For exogenous regressors, I suppose you could require that, if priors are to be specified, each regressor is specified either individually with a prior or as a group (with potentially one member) with a prior that is the same for all members of the group. It takes away the ability to specify an exogenous regressor by just adding the variable name, which the designer in me mourns, but is probably the right answer.

Actually, that wasn't even a thing I was thinking about, but I looked at model_when() and think it is a good solution to that problem. I need to update the data I use in my scratch example to have more than one data stream.

mitchelloharawild commented 4 years ago

If you want to specify exogenous regressors without xreg() or some other special, I don't see how else you would add the priors. Keeping a default (diffuse?) prior as the default would allow users to add regressors to the model by name. All unnamed exogenous regressors will be combined into one call to xreg, so it would make sense to have the xreg() special accept a vector of prior parameters.

xreg(y + z, prior = spike_slab_prior(prior_spikes = c(0.1, 0.1), prior_mean = c(0, 0)))

I'm again unsure if it would be worthwhile to write wrappers for the priors. Doing so will make for a more style consistent interface, but it would be a decent amount of work and would make it harder to translate between bsts and fable.bsts.

davidtedfordholt commented 4 years ago

When I talk about being able to specify exogenous regressors without a call to xreg(), I am assuming that a default value for those would be passed for priors. It's partly me thinking through how problematic it would be to define such defaults. Essentially, you would take all of your calls to xreg() and combine them, adding defaults for those regressors that were defined without an explicit call to xreg() and the priors defined in the xreg() call for the others.

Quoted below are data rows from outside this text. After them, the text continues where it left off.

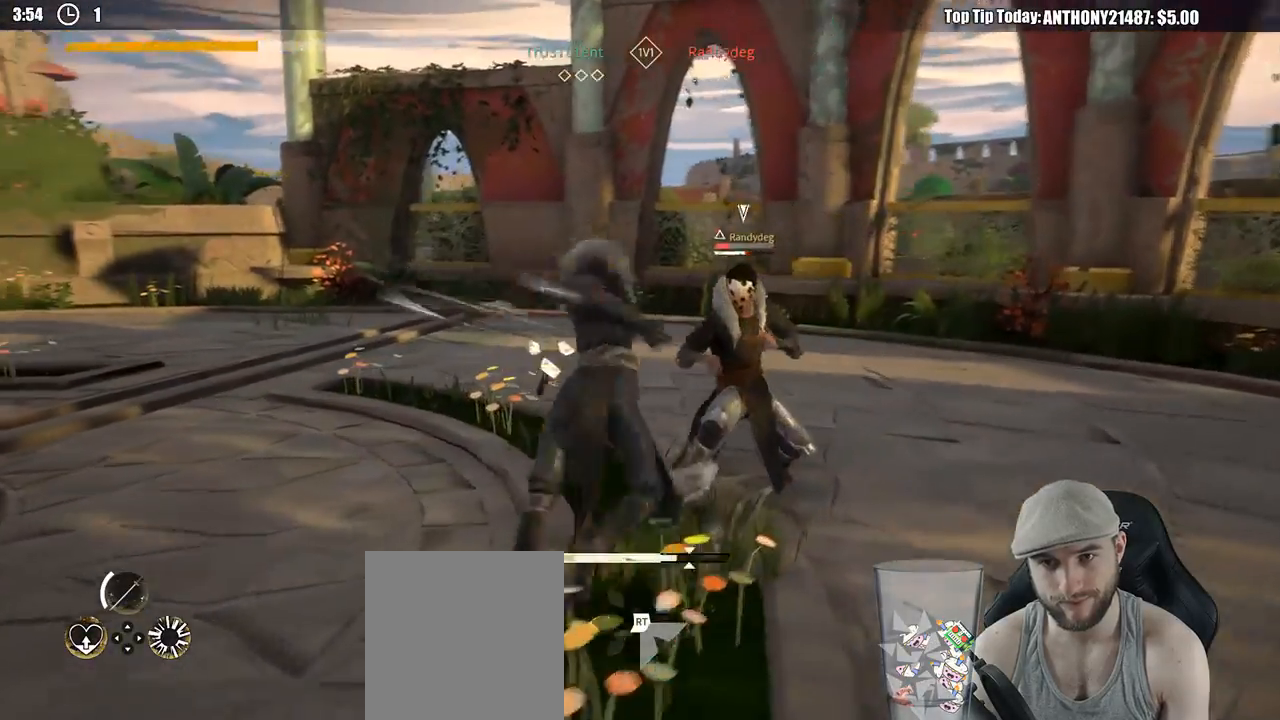
{"buttons": [], "left_stick": "up", "right_stick": "center", "events": [[117, "X", "down"], [200, "X", "up"]]}
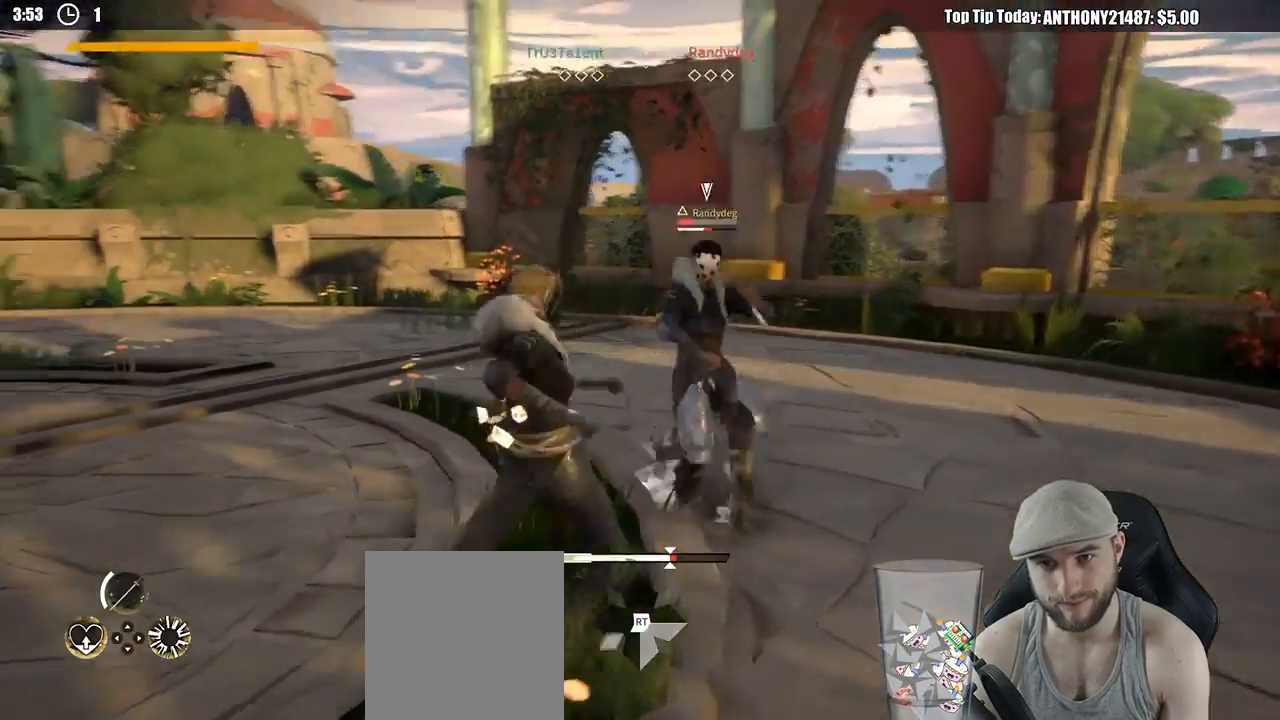
{"buttons": [], "left_stick": "up", "right_stick": "center", "events": []}
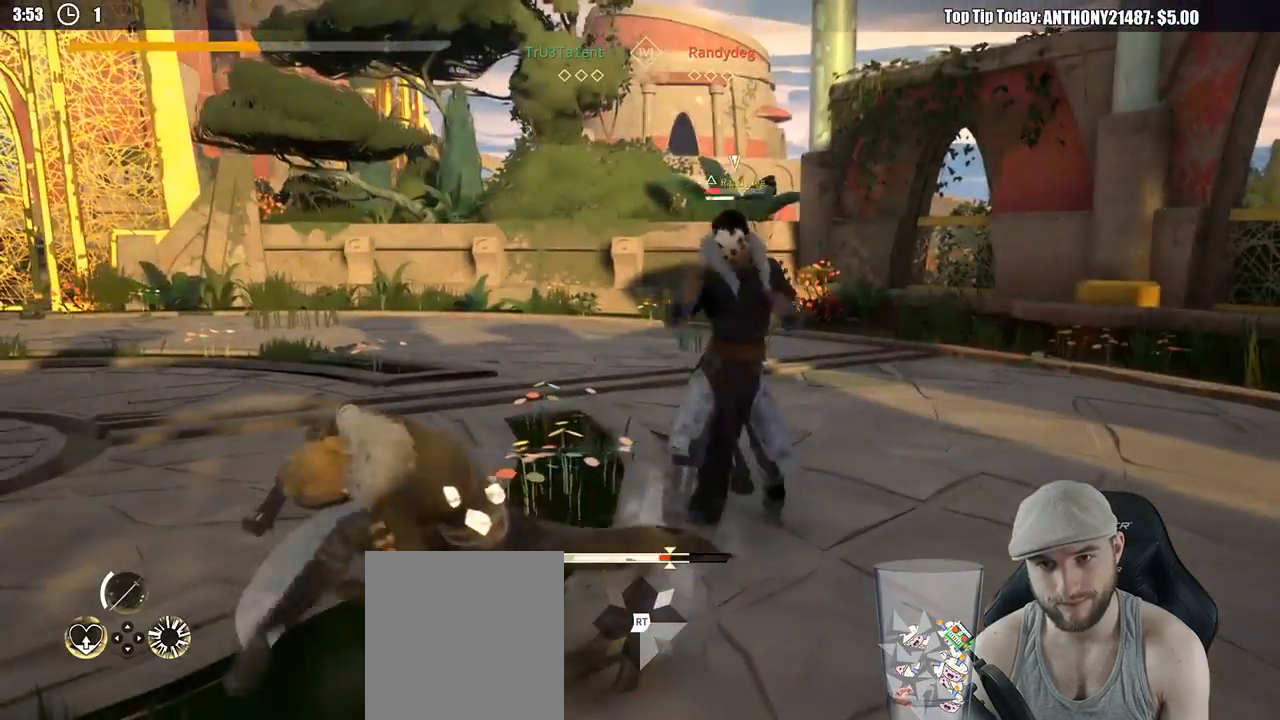
{"buttons": [], "left_stick": "up", "right_stick": "center", "events": [[33, "X", "down"], [133, "X", "up"]]}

xreg() (sorry, just felt the need to type it one more time)

As to writing wrappers, I'm not sure that the main idea is to allow for direct translation, as the people using bsts in enough depth to be setting priors now are folks who likely understand the ideas behind it well enough that they can figure out a somewhat different method. That said, I think it might often just be a direct call to one of the types of priors, with the ability to set that you want to pass on to a specific different prior to the one most likely to be needed. So it might just be a matter of defining the most common prior function for a given prior, but wrapping that and the bility to call something else, when acceptable. Does that make sense?

mitchelloharawild commented 4 years ago

Everything you've said here sounds reasonable. If having defaults for exogenous regressors is too troubling, you could raise a warning if they haven't been specified.

As for wrapping bsts, I also agree that a direct translation isn't always best. For example, in fable.prophet I specify the seasonal period relative to the data's interval, whereas prophet defines it relative to daily data. I do think that it should be easy enough to produce the same/equivalent model via the wrapper - whether that is a simple model or a highly specified model that an advanced user may want. Having the ability to call different priors should work for this.

davidtedfordholt commented 4 years ago

Essentially, I'm envisioning a prior() function that takes arguments based on either a specified type, or for the default type based on the special in which it is defined. Pass the arguments from prior() into the special it's called in, then parse it out based on the specifications of the special, unless it comes with its own. I'll have to work through how to best document that, such that people can understand the pattern, but I think that would show up in the documentation for a given special.